In support thereof, the Fifth Circuit cited In re Case, supra, in which the Utah Bankruptcy Court concluded that direct payment by the debtor of a secured claim was subject to the Trustee's statutory fee.
". . . When a secured claim is provided for in the Plan, whether it is paid directly by the debtor, or through the Trustee, the payments are being made pursuant to the Plan and thus under the Plan. Those payments are then subject to the Trustee's statutory fee. Just because the debtor is making the payments directly *835 will not make the payments ones which are made `outside' the Plan. Rather, where it is clear, as in the present case, that the secured claims are being provided for under the Plan, payment of those claims pursuant to the Plan by any method, will subject those payments to the percentage fee of the Trustee." 11 B.R. at 846. (footnote omitted) (emphasis added)
This result is consistent with the holding reached in In re Centineo, 4 B.R. 654 (Bankr.D.Neb.1980), where the court stated:
"While it is true that `under' the Plan, the debtor may make payments either to the Trustee or directly to creditors, the language of this statutory provision [11 U.S.C. Section 1326(b)] provides for a fee to be paid to the standing Trustee in either case. The result is whichever method of payment to creditors is chosen, the Trustee will receive his percentage fee."
See also In re Hines, supra, at 421.
In light of the authority presented, we decline, as the Fifth Circuit did in Foster, to accept the Debtors' construction of the payments as "outside of the Plan." We conclude that even though the Debtors propose to make disbursements directly to the secured creditors, such payments are nonetheless payments "under the Plan" in the sense that they are dealt with by the Plan and, accordingly, are subject to the statutory fee of Section 1302(e). We believe that this result is further supported by the provisions of Section 1302(b), which outlines the Trustee's duties, and Section 1322(a)(1), which provides for submission of all or a portion of the debtor's future income to the supervision and control of the Trustee for execution of the Plan.
Moreover, as recognized by the court in In re Blevins, 1 B.R. 442, 443 (Bankr.S.D. Ohio 1979), which considered a proposed payment to a creditor "outside" the provisions of the Plan, the legislative history does not indicate Congressional approval for excluding secured creditors from a Chapter 13 Plan. The provisions of the new Bankruptcy Code give debtors the full opportunity to deal with all creditors and all matters affecting a bankruptcy proceeding. Thus, the Blevins court concluded that "all claims should, and perhaps must, be treated within the terms of a proposed Plan, unless substantial justification is provided for exclusion of a claim from the Plan provisions." Id. at 444.

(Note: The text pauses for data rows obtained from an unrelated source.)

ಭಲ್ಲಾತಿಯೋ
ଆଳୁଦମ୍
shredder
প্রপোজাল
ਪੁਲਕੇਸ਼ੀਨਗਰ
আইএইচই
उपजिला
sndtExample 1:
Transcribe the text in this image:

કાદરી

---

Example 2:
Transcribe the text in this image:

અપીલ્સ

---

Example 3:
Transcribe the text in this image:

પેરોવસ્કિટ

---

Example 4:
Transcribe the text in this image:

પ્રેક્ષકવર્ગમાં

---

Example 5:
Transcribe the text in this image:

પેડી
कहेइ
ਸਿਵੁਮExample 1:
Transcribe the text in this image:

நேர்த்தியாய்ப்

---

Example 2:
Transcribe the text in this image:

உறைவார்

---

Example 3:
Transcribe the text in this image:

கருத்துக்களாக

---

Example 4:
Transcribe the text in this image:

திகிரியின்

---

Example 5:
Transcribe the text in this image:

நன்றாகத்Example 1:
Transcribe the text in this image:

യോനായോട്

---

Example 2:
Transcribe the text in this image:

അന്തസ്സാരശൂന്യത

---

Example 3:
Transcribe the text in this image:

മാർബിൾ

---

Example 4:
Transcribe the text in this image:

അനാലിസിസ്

Were we to accept the Debtors' construction that payments made directly to secured creditors were not part of the Plan, we would risk the result envisioned by the Bankruptcy Court in Hines, supra, at 420, of "a precedent that intelligent counsel will soon follow to avoid paying the Trustee." Debtors' attorneys would invariably formulate Chapter 13 Plans in which the Debtors would make as many direct payments as possible to creditors and make only a nominal payment to the Trustee on which his statutory commission would be based.[5] The result, as noted in Hines, would be "to undermine the Chapter 13 Trustee system established by Congress since no capable Trustee is going to perform work without adequate compensation" and undertake the duties and responsibilities placed upon his office. 11 B.R. at 421. The debtors in such a situation would enjoy all the benefits of Chapter 13 bankruptcy protection without utilizing its statutory provisions. Such a result would be contrary to the purpose of Chapter 13 in providing a courtsupervised system of individual rehabilitation and repayment of debt.

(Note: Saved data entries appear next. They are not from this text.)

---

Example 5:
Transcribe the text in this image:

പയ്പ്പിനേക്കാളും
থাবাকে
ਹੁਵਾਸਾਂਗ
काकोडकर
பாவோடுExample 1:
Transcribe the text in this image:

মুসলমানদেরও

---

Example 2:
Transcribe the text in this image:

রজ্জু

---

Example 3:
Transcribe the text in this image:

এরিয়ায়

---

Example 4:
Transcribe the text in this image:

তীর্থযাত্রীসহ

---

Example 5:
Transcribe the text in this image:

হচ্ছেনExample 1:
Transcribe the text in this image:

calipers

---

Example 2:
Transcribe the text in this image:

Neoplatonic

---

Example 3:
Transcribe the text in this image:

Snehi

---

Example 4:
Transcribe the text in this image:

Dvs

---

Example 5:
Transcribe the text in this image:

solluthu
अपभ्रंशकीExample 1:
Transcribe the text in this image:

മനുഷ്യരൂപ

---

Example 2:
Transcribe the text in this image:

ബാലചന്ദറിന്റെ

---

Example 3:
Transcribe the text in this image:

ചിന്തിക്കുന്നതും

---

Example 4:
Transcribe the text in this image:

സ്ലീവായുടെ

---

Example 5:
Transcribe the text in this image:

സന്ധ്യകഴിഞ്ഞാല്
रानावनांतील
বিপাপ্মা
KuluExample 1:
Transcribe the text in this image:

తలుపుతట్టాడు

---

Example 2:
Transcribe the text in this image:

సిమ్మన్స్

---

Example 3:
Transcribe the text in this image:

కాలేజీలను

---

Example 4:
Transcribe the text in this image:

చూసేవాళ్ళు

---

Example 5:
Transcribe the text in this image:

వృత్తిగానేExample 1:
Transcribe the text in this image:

The decision we reach today will ultimately inure to the benefit of all debtors. As the Fifth Circuit recognized in Foster, *836 Congress left much discretion in the Bankruptcy Court with respect to computation of the Trustee's fee under Section 1302(e). 670 F.2d at 491. The ten per cent figure in Section 1302(e)(1)(B) is a maximum percentage, and a smaller percentage may be assessed where the court deems it appropriate. See also In re Hines, supra, at 421 (Bankruptcy Court has authority to make an appropriate adjustment of Trustee's percentage fee). As more payments are available over time on which the statutory percentage fee is based, the standing percentage fee assessed against those amounts may correspondingly be decreased. Thus, over time, the amount assessed against each individual debtor will be smaller and a fairer system will emerge.
Accordingly, for the reasons expressed herein, the Debtors' application to make payment to secured creditors "outside the Plan" is denied. The Order of Confirmation tendered by the Trustee will be entered as modified.

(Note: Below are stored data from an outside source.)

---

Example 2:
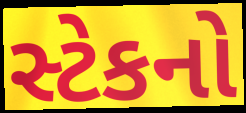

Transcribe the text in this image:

સ્ટેકનો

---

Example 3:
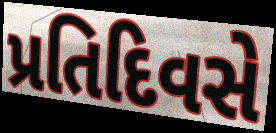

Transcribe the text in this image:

પ્રતિદિવસે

Further, we hold that commencing July 1, 1986, the statutory fee prescribed by Section 1302(e) shall be assessed and collected from "all payments under Plans" whether such payments are made by the debtors or the Trustee as disbursing agent, except in instances where the Court orders otherwise on proper motion of the debtor. Presumptively, all payments are considered to be under the Plan and addressed by its provisions. The burden is on the debtor to show that they are not.
The terms "inside" and "outside" the Plan may be an inviting shorthand to denote whether payments are to be made by the Trustee or the debtor; however, they are misleading and have no place under the Bankruptcy Code. Chapter 13 Trustees are hereby directed that future Confirmation Orders tendered to the Court shall not utilize such terminology, but indicate whether the debtor or Trustee shall be the disbursing agent.
An appropriate Order will be entered.
NOTES
[1] Under 11 U.S.C. Section 109(e):
Only an individual with regular income that owes, on the date of the filing of the petition, noncontingent, liquidated, unsecured debts of less than $100,000 and noncontingent, liquidated, secured debts of less than $350,000, or an individual with regular income and such individual's spouse, except a stockbroker or a commodity broker, that owe, on the date of the filing of the petition, noncontingent, liquidated, unsecured debts that aggregate less than $100,000 and noncontingent, liquidated, secured debts of less than $350,000 may be a debtor under chapter 13 of this title.
11 U.S.C. Section 101(27) provides:
"Individual with regular income" means individual whose income is sufficiently stable and regular to enable such individual to make payments under a Plan under Chapter 13 of this title, other than a stockholder or a commodity broker.
[2] 5 U.S.C. Section 5532.
[3] See Section 652 (former 11 U.S.C. Section 1052) of the Bankruptcy Act.
[4] 11 U.S.C. Section 1325(a) provides, in relevant part, "except as provided in subsection (b), the court shall confirm a Plan if . . .
(5) with respect to each allowed secured claim provided for, the Plan
(A) The holder of such claim has accepted the Plan;
(B)(i) The Plan provides that the holder of such claim retain the lien securing such claim; and
(ii) The value, as of the effective date of the Plan, of property to be distributed under the Plan on account of such claim is not less than the allowed amount of such claim; or
(C) The debtor surrenders the property securing such claim to such holder;
[5] The debtor, for example, could have a total indebtedness, secured and unsecured, of $100,000 and propose to pay the overwhelming majority of these debts directly to the creditors, with a payment to the Trustee of perhaps only $20.00 a month for the duration of the Plan for the remaining creditors. Under the position advocated by counsel for the Debtors, the statutory percentage fee would be assessed only on this small amount paid to the Trustee. Although an extreme example, this scenario shows the potential inequity in depriving the Chapter 13 Trustee of fees to which he is statutorily entitled in administration of the Plan.